### Passage to read:
______________________________

French comedian, actor and screenwriter

Malik Bentalha (/fr/, مالك بن طلحة; born 1 March 1989 in Bagnols-sur-Cèze) is a French humorist and actor of Algerian and Moroccan descent. He does stand-up comedy and has appeared in films.

==Early life==
Malik Bentalha studied at the Cours Florent from 2007 to 2008. He started doing sketches in Parisian café-théâtre, such as the Théâtre du Point-Virgule.

==Career==
In 2010, after Jamel Debbouze noticed him, Malik Bentalha joined the Jamel Comedy Club and was later featured as the opening act for Debbouze's tour, Tout sur Jamel, for two years. He met Gad Elmaleh in Montmartre who asked him to be the opening act for his show at the Palais des Sports the following day. That same year, he was a part of Le meilleur de Paris fait sa comédie on national French television channel France 2.

In 2011 he held a regular segment, Télé Délire, on Le Grand Direct, a radio programme hosted by Jean-Marc Morandini. The segment was held in partnership with Mathieu Madénian at first, and since September 2011 with Benjamin Josse. In 2014, he joined Cyril Hanouna in his radio programme Les pieds dans le plat on Europe 1, with Valérie Bénaïm.

______________________________

### Dataset:
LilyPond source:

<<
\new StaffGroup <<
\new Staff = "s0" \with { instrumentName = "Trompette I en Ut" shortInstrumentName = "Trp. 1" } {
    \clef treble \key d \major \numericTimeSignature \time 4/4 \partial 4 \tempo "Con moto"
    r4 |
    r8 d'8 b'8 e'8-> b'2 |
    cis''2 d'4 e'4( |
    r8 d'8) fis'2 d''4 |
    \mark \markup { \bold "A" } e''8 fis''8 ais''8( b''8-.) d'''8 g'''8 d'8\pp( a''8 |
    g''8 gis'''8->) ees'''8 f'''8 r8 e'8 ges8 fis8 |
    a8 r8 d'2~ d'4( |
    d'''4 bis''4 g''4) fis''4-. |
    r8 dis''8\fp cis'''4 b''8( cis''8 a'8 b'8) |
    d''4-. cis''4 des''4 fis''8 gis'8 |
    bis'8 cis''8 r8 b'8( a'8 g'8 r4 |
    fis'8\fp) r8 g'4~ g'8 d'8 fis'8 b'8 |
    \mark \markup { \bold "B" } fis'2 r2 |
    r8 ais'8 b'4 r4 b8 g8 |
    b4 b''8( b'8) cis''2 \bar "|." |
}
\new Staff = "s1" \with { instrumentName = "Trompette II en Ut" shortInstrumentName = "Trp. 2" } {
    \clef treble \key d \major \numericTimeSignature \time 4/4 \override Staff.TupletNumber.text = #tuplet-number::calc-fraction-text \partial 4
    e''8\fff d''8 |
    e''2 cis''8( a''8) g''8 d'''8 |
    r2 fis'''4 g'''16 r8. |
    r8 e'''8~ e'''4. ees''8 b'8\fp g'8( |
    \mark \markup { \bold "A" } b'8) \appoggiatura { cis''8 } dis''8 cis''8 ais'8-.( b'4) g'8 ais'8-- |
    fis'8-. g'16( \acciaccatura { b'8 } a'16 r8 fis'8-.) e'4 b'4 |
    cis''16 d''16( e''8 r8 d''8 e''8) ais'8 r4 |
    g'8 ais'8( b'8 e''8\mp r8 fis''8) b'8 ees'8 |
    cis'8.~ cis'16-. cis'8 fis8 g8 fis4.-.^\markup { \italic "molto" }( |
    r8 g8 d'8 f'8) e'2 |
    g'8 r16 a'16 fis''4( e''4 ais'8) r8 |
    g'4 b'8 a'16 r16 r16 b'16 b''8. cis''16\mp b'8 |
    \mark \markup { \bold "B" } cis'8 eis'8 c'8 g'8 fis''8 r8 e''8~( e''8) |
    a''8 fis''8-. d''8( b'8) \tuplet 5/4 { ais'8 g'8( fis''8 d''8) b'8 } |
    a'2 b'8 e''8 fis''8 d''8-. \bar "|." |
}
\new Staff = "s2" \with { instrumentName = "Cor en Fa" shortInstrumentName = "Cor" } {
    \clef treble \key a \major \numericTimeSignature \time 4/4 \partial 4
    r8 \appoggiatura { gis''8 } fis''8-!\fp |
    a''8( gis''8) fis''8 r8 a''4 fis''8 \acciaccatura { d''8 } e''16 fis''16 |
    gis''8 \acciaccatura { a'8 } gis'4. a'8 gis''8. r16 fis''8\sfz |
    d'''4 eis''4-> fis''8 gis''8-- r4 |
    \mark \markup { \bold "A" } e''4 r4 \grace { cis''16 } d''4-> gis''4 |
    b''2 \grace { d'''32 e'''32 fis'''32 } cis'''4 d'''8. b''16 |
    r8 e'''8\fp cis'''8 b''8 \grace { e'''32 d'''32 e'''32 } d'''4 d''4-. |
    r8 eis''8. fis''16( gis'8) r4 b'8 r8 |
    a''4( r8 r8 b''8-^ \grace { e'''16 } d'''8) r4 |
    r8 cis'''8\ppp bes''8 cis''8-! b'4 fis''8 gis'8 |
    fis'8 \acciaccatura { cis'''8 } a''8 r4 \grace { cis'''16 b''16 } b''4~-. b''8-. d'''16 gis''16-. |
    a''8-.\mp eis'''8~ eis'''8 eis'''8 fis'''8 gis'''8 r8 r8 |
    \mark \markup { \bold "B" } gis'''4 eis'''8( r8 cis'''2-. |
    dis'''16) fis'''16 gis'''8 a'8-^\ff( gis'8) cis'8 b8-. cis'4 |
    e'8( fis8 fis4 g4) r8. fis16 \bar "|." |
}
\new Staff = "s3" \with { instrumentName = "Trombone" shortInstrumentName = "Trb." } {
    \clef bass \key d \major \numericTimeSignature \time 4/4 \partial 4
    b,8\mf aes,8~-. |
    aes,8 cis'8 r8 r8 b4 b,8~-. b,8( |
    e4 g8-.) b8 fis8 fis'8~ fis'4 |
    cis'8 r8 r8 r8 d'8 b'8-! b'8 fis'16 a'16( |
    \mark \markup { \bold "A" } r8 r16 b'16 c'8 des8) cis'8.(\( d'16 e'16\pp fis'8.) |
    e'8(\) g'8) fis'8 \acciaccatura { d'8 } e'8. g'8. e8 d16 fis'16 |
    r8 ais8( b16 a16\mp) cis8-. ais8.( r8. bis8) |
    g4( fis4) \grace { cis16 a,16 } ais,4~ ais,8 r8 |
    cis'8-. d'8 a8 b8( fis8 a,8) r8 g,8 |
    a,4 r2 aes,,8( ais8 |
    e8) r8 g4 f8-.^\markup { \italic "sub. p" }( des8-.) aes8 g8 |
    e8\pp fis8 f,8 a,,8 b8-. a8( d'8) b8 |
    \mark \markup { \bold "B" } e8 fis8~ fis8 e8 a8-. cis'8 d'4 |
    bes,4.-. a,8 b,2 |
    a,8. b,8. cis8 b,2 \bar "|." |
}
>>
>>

______________________________

### Things to do:
A. According to the Malik Bentalha biography, how did Bentalha come to be the opening act for Gad Elmaleh's show at the Palais des Sports? Answer in one to three sentences.
B. Extract from the Malik Bentalha biography the part that opens with the words "French comedian, actor" and closes with "channel France 2.".
Rely only on the Malik Bentalha biography for this work.

### Answers for the tasks:
A. Bentalha met Gad Elmaleh in Montmartre. Elmaleh then asked him to be the opening act for his show at the Palais des Sports the following day.

B.
French comedian, actor and screenwriter

Malik Bentalha (/fr/, مالك بن طلحة; born 1 March 1989 in Bagnols-sur-Cèze) is a French humorist and actor of Algerian and Moroccan descent. He does stand-up comedy and has appeared in films.

==Early life==
Malik Bentalha studied at the Cours Florent from 2007 to 2008. He started doing sketches in Parisian café-théâtre, such as the Théâtre du Point-Virgule.

==Career==
In 2010, after Jamel Debbouze noticed him, Malik Bentalha joined the Jamel Comedy Club and was later featured as the opening act for Debbouze's tour, Tout sur Jamel, for two years. He met Gad Elmaleh in Montmartre who asked him to be the opening act for his show at the Palais des Sports the following day. That same year, he was a part of Le meilleur de Paris fait sa comédie on national French television channel France 2.